[Task prompt] Would you output all the lines below precisely as they stand, leaving each picture out?

[Task material]
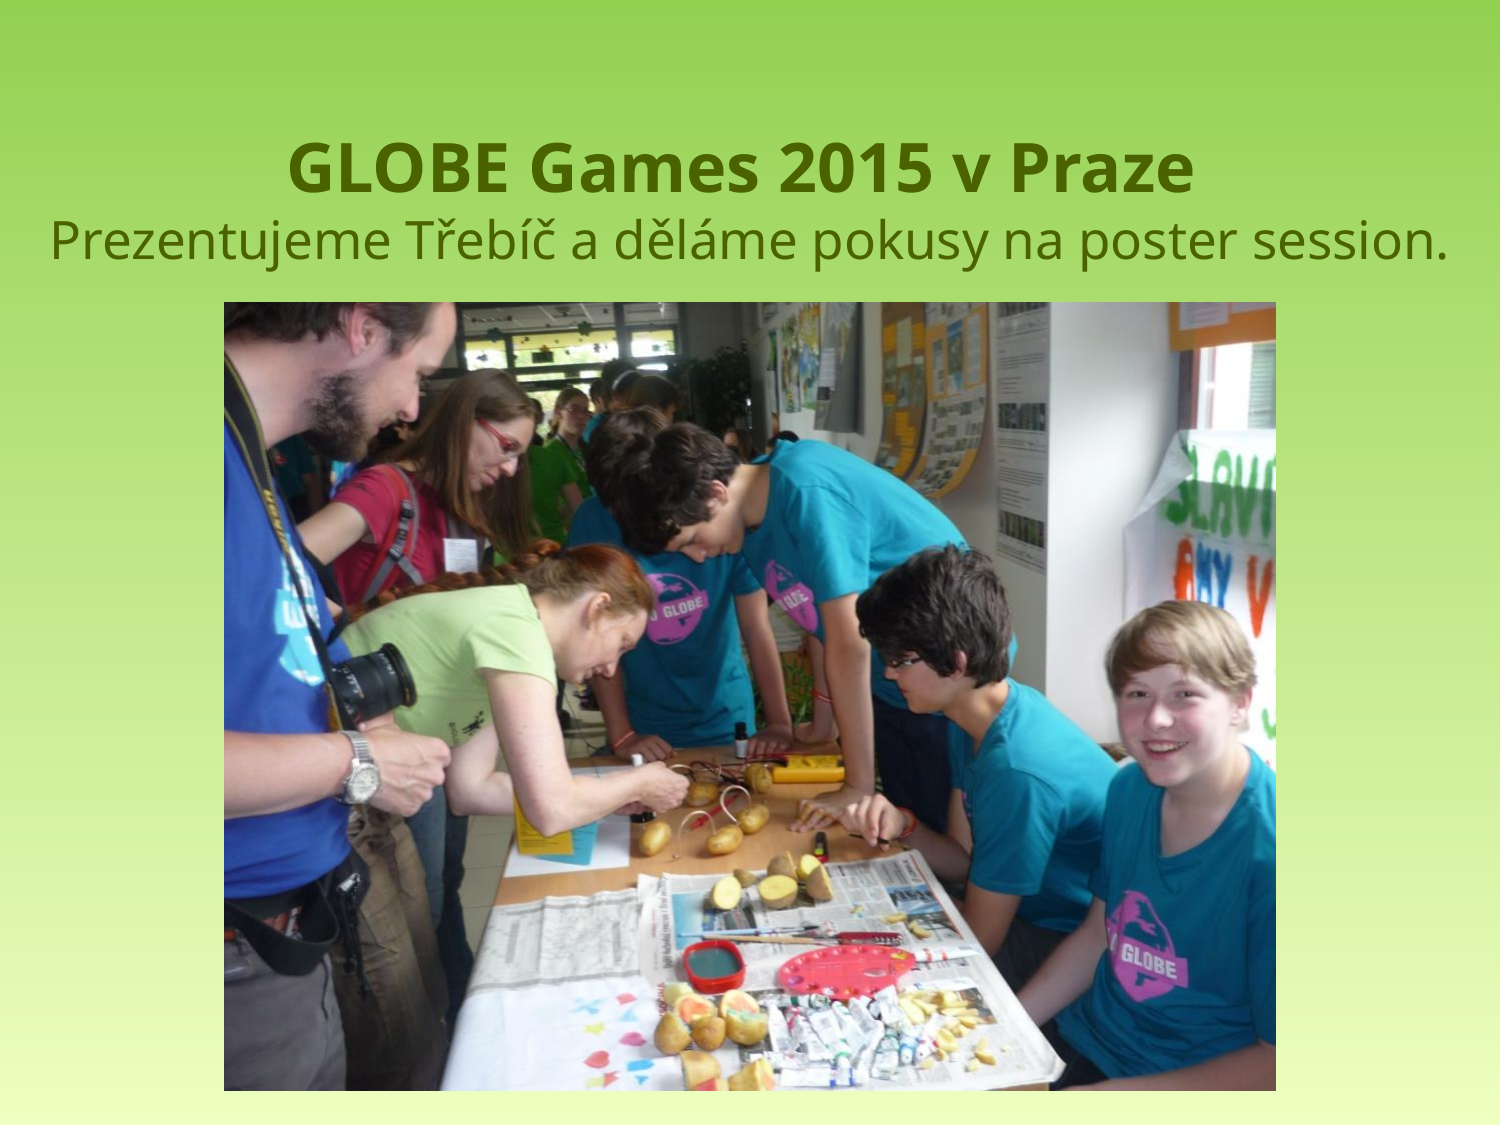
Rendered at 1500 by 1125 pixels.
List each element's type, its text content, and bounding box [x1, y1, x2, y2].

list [224, 302, 1276, 1092]
title GLOBE Games 2015 v Praze Prezentujeme Třebíč a děláme pokusy na poster session. [0, 90, 1500, 278]
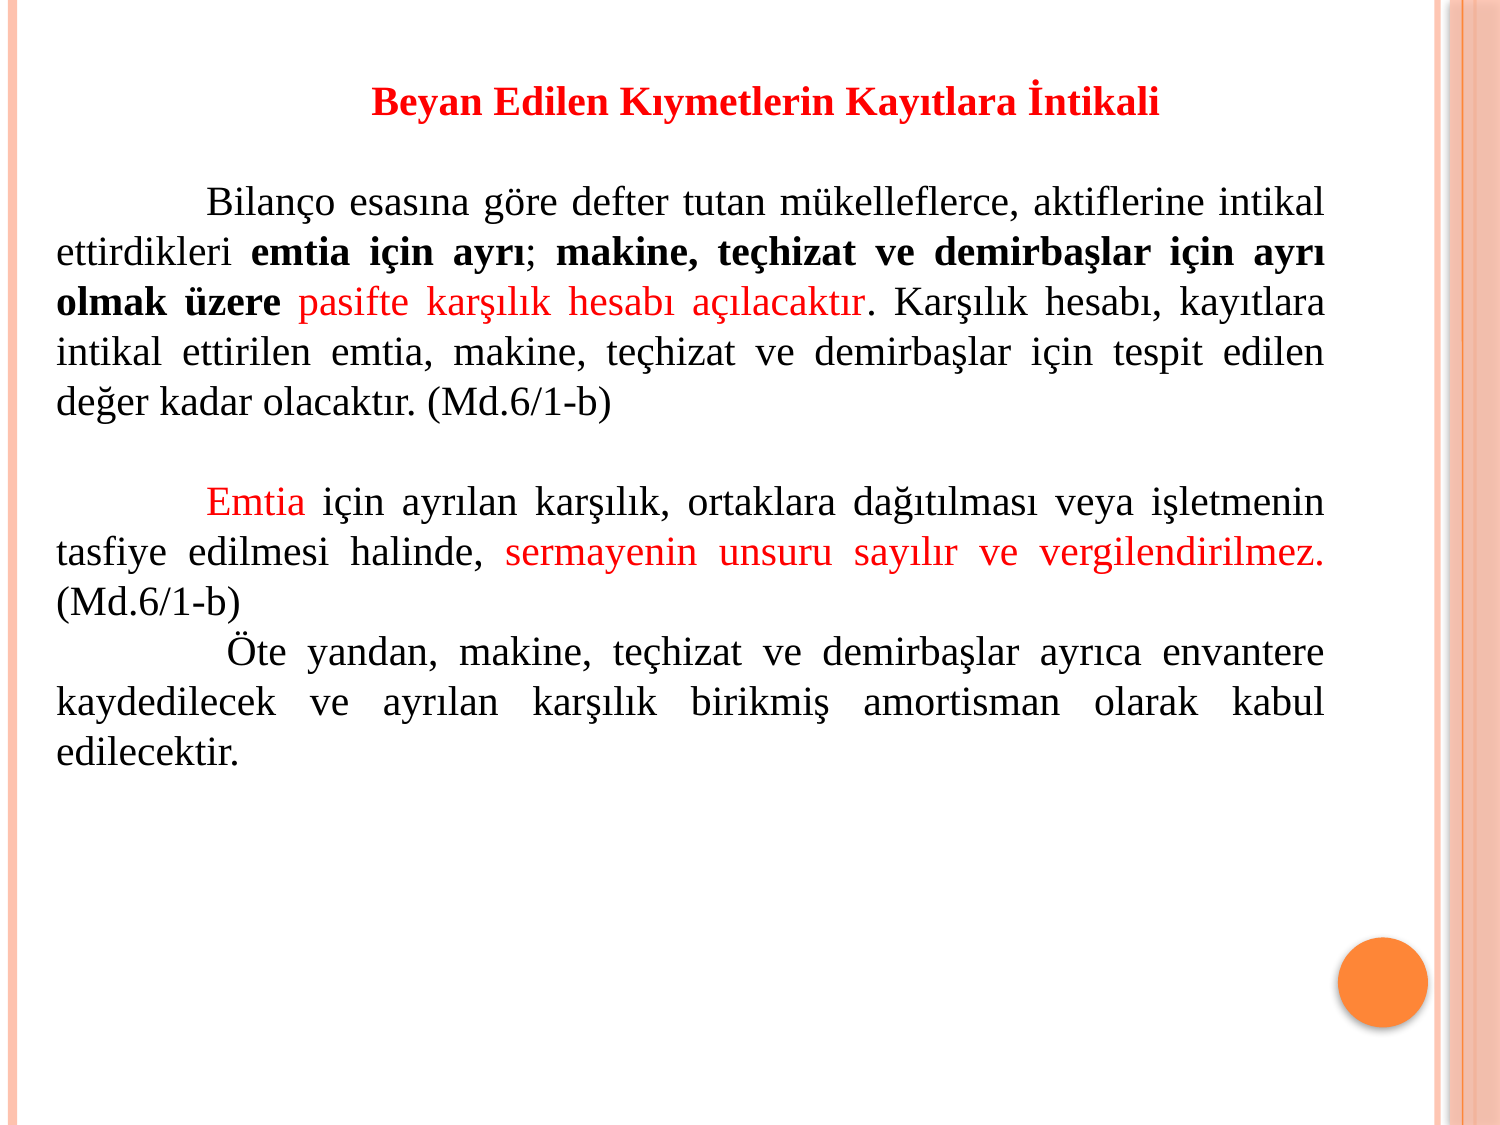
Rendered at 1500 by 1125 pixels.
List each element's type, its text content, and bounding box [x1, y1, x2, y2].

[Your response]
Rendered at 1500 by 1125 pixels.
List each element's type, its text content, and bounding box [x1, y1, x2, y2].

list [224, 302, 1276, 1092]
title GLOBE Games 2015 v Praze Prezentujeme Třebíč a děláme pokusy na poster session. [0, 90, 1500, 278]
Rendered at 1500 by 1125 pixels.
List each element's type, its text content, and bounding box [x1, y1, x2, y2].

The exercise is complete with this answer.